Le même document signale la fréquence des mariages mixtes entre les deux races, et le fait est d’autant plus remarquable qu’à la même époque, les mariages avec étrangers paraissent une sorte de disgrâce. La clause 6 de la pétition des barons en 1258 stipule qu’on ne doit pas marier les héritières nobles en les « faisant déroger, » en les « mésalliant » (ce sont les deux traductions les plus approximatives du mot disparagentaer) et l’explication que le contexte donne de ce mot est caractéristique[2] : « en les unissant, est-il dit, à des hommes qui ne sont pas de la nationalité de ce royaume d’Angleterre. » On sait que les nobles anglais ont conservé la tradition et ne se marient guère qu’entre eux. Les noblesses cosmopolites et les clergés ultramontains ont été le fléau de plus d’un état du continent. Ici, la noblesse et le clergé ont pu être, comme ailleurs, égoïstes, turbulens, avides, oppresseurs ; mais dès l’origine et par une sorte de fatalité géographique, ils se sont trouvés pénétrés d’un sentiment national profond, étroit, défiant, qui a eu l’avantage de limiter l’horizon et d’arrêter le développement de l’esprit de caste et qui n’a pas cessé de miner sourdement, — je l’expliquerai mieux un peu plus loin, — les fondations de l’établissement catholique en Angleterre.

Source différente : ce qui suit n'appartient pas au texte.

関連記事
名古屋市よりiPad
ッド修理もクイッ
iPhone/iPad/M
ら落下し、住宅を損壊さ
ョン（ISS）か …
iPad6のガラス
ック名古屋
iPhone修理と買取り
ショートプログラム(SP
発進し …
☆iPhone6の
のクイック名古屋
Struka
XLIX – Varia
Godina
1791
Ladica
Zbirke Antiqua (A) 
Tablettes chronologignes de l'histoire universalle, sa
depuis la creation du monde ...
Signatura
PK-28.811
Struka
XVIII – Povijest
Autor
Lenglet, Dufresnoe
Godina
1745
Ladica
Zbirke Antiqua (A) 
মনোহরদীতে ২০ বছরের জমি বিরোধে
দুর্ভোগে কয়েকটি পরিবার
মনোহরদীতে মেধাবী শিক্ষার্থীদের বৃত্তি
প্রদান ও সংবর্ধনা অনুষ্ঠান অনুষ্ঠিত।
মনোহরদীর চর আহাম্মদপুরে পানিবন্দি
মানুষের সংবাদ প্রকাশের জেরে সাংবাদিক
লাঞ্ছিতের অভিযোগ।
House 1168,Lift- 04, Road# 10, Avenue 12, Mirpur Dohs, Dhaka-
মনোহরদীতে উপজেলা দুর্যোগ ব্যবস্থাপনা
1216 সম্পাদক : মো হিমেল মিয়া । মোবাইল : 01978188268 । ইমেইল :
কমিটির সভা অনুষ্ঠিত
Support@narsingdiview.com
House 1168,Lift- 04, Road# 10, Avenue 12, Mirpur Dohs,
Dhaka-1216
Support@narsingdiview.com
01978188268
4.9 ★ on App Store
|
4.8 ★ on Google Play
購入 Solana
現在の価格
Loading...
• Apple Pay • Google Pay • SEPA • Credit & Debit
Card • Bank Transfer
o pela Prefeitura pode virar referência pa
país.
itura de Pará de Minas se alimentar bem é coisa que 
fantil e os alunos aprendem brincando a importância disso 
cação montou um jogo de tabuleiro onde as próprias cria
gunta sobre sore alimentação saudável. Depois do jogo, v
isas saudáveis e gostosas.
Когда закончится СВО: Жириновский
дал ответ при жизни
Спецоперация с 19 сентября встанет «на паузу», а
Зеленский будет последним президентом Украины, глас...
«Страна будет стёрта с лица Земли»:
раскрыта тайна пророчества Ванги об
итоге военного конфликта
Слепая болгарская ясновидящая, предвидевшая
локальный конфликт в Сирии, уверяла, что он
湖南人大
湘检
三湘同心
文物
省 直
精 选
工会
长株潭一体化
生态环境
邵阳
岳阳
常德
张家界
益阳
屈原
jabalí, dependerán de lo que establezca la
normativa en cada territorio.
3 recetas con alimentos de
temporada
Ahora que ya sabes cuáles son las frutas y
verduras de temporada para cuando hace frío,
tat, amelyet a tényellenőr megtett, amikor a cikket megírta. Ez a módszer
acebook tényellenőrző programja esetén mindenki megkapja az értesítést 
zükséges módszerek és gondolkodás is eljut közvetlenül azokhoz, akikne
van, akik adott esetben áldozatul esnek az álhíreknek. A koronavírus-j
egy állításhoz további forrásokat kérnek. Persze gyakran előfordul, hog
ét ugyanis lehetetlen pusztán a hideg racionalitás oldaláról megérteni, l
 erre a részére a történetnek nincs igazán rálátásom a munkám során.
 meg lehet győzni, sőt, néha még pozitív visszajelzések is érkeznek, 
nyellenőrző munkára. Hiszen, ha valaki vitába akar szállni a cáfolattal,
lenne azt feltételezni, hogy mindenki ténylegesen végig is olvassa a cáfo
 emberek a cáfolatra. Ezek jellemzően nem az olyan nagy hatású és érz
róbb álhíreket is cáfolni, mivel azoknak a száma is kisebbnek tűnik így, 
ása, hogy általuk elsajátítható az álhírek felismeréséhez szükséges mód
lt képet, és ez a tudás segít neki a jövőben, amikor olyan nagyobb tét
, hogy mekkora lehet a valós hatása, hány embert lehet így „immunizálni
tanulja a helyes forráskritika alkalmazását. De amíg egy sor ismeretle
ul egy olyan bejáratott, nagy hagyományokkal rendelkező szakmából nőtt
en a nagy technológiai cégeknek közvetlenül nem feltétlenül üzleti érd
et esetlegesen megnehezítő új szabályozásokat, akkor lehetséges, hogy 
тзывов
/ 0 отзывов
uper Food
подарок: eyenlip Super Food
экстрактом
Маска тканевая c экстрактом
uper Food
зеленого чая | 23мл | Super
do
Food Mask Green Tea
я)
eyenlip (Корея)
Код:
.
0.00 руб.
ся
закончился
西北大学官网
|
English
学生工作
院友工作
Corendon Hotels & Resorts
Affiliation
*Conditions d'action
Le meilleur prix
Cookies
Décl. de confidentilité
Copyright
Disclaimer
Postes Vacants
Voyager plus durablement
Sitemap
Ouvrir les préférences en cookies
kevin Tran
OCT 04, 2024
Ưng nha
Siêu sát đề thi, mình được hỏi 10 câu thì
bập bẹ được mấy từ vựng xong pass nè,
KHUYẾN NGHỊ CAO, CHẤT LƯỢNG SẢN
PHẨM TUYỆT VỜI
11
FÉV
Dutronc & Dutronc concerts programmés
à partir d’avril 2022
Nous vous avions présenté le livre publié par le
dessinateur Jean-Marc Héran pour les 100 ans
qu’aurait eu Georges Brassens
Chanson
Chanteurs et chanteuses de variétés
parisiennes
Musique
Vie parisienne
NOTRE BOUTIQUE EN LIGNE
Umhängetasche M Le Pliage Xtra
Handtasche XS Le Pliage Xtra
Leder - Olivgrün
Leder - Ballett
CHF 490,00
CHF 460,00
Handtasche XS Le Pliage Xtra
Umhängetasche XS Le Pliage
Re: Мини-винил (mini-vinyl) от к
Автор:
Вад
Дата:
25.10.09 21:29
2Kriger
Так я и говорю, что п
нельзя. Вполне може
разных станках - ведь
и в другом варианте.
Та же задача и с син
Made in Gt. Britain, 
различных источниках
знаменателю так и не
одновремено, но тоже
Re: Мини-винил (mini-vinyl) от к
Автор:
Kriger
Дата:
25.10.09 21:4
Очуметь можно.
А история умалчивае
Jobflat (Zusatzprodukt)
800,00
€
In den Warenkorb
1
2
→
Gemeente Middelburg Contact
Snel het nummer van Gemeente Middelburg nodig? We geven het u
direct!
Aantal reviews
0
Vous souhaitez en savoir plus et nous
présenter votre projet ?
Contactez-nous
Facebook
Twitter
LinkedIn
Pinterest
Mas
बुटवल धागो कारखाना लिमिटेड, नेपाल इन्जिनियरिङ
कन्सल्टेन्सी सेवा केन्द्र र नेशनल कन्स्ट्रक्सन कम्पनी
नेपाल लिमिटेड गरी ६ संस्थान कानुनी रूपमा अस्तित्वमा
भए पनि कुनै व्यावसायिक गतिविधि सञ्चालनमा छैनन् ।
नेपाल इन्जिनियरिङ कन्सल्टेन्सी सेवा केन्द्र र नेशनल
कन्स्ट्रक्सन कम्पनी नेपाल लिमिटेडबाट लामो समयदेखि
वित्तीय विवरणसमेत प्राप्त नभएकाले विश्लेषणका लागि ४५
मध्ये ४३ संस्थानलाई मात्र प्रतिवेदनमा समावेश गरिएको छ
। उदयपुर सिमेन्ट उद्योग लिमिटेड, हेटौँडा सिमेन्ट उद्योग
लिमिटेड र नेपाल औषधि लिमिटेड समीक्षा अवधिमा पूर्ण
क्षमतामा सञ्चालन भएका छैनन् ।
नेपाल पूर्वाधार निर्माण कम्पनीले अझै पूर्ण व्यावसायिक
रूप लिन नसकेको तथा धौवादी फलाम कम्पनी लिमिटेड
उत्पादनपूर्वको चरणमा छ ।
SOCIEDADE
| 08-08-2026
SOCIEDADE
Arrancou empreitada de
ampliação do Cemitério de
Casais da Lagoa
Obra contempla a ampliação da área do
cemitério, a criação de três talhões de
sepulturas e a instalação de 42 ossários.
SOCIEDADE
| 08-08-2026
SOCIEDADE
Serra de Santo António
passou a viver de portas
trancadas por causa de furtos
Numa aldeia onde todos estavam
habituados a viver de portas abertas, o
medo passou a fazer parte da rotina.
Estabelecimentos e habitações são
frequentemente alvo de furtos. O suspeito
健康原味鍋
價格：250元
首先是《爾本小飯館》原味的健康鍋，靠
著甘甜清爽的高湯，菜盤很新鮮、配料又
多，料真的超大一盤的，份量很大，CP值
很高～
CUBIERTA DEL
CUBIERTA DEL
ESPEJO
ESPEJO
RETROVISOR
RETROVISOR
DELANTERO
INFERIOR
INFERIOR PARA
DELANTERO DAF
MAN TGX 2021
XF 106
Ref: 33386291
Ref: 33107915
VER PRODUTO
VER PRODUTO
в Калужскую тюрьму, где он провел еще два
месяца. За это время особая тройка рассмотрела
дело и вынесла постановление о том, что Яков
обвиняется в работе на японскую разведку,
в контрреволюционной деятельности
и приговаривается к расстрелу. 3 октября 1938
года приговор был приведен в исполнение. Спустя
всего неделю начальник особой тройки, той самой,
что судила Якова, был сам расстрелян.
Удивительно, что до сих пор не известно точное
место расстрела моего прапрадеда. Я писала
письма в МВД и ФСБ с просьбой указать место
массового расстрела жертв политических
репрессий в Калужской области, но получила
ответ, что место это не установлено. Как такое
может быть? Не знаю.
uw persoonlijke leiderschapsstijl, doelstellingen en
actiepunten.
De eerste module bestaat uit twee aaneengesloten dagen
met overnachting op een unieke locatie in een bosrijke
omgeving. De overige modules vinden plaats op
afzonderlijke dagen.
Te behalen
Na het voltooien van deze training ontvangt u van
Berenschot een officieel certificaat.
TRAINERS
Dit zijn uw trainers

Une circonstance a particulièrement aidé au développement rapide de cette conscience nationale ; c’est l’homogénéité très ancienne des différentes parties du territoire. Considérez un instant la division administrative de la France depuis ses origines jusqu’à la fin de l’ancien régime. Vous y trouvez de grandes provinces qui ont l’étendue de moyens royaumes ; la Bretagne, par exemple, égale en superficie à plus du quart de l’Angleterre proprement dite ; plusieurs correspondent à des sous-nationalités ; une race particulière y fait le fond de la population ; plusieurs ont été de véritables états et gardent le souvenir d’un temps où leurs chefs étaient en possession d’une souveraineté distincte. Leur réunion à la couronne est graduelle ; elle se fait quelquefois par conquête, souvent par mariage, par héritage, par contrat, presque toujours sous des conditions qui leur garantissent d’anciennes franchises[3]. Le roi, substitué à l’ancien seigneur, négocie

  1. Stubbs, Select Charters.
  2. Ibid., p. 383.
  3. Sous Philippe le Long, la langue d’Oc ne veut pas d’une seule monnaie pour tout le royaume. Elle tient à ses étalons et à ses mesures et repousse ceux de Paris.